== Exercise directions ==
Give back all of the data exactly as it appears here.

== Material shown ==
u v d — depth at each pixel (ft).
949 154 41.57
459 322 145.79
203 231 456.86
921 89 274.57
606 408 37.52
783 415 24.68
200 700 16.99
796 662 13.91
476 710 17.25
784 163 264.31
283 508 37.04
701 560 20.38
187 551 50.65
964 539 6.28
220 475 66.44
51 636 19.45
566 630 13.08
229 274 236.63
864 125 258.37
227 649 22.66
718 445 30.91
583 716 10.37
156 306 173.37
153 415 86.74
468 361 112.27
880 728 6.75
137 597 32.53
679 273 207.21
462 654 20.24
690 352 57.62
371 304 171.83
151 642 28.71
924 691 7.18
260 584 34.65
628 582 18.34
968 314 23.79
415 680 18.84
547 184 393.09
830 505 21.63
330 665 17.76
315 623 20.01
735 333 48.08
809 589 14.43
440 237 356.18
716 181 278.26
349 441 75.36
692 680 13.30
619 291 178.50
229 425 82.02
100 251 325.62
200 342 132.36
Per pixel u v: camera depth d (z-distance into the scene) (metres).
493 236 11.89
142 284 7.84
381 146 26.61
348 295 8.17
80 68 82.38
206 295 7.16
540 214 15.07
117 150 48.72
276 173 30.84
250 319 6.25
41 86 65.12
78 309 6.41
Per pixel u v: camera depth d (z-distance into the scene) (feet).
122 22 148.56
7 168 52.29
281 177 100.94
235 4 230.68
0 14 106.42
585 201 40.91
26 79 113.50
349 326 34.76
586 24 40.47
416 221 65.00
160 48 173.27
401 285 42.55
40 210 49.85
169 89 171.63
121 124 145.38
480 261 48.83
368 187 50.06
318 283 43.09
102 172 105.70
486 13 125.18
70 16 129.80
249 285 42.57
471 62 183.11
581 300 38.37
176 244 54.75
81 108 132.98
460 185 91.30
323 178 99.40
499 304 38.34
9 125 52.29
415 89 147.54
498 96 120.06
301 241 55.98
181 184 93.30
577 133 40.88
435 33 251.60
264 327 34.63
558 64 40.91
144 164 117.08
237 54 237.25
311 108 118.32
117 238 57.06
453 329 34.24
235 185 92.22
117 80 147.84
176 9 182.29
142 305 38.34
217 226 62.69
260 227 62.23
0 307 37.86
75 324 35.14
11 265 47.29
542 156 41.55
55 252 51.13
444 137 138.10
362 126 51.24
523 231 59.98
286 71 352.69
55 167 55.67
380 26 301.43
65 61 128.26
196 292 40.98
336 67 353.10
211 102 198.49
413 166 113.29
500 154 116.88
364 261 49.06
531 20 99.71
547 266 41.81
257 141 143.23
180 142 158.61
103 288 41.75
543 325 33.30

== Answer to this exercise ==
u v d — depth at each pixel (ft).
949 154 41.57
459 322 145.79
203 231 456.86
921 89 274.57
606 408 37.52
783 415 24.68
200 700 16.99
796 662 13.91
476 710 17.25
784 163 264.31
283 508 37.04
701 560 20.38
187 551 50.65
964 539 6.28
220 475 66.44
51 636 19.45
566 630 13.08
229 274 236.63
864 125 258.37
227 649 22.66
718 445 30.91
583 716 10.37
156 306 173.37
153 415 86.74
468 361 112.27
880 728 6.75
137 597 32.53
679 273 207.21
462 654 20.24
690 352 57.62
371 304 171.83
151 642 28.71
924 691 7.18
260 584 34.65
628 582 18.34
968 314 23.79
415 680 18.84
547 184 393.09
830 505 21.63
330 665 17.76
315 623 20.01
735 333 48.08
809 589 14.43
440 237 356.18
716 181 278.26
349 441 75.36
692 680 13.30
619 291 178.50
229 425 82.02
100 251 325.62
200 342 132.36
Per pixel u v: camera depth d (z-distance into the scene) (metres).
493 236 11.89
142 284 7.84
381 146 26.61
348 295 8.17
80 68 82.38
206 295 7.16
540 214 15.07
117 150 48.72
276 173 30.84
250 319 6.25
41 86 65.12
78 309 6.41
Per pixel u v: camera depth d (z-distance into the scene) (feet).
122 22 148.56
7 168 52.29
281 177 100.94
235 4 230.68
0 14 106.42
585 201 40.91
26 79 113.50
349 326 34.76
586 24 40.47
416 221 65.00
160 48 173.27
401 285 42.55
40 210 49.85
169 89 171.63
121 124 145.38
480 261 48.83
368 187 50.06
318 283 43.09
102 172 105.70
486 13 125.18
70 16 129.80
249 285 42.57
471 62 183.11
581 300 38.37
176 244 54.75
81 108 132.98
460 185 91.30
323 178 99.40
499 304 38.34
9 125 52.29
415 89 147.54
498 96 120.06
301 241 55.98
181 184 93.30
577 133 40.88
435 33 251.60
264 327 34.63
558 64 40.91
144 164 117.08
237 54 237.25
311 108 118.32
117 238 57.06
453 329 34.24
235 185 92.22
117 80 147.84
176 9 182.29
142 305 38.34
217 226 62.69
260 227 62.23
0 307 37.86
75 324 35.14
11 265 47.29
542 156 41.55
55 252 51.13
444 137 138.10
362 126 51.24
523 231 59.98
286 71 352.69
55 167 55.67
380 26 301.43
65 61 128.26
196 292 40.98
336 67 353.10
211 102 198.49
413 166 113.29
500 154 116.88
364 261 49.06
531 20 99.71
547 266 41.81
257 141 143.23
180 142 158.61
103 288 41.75
543 325 33.30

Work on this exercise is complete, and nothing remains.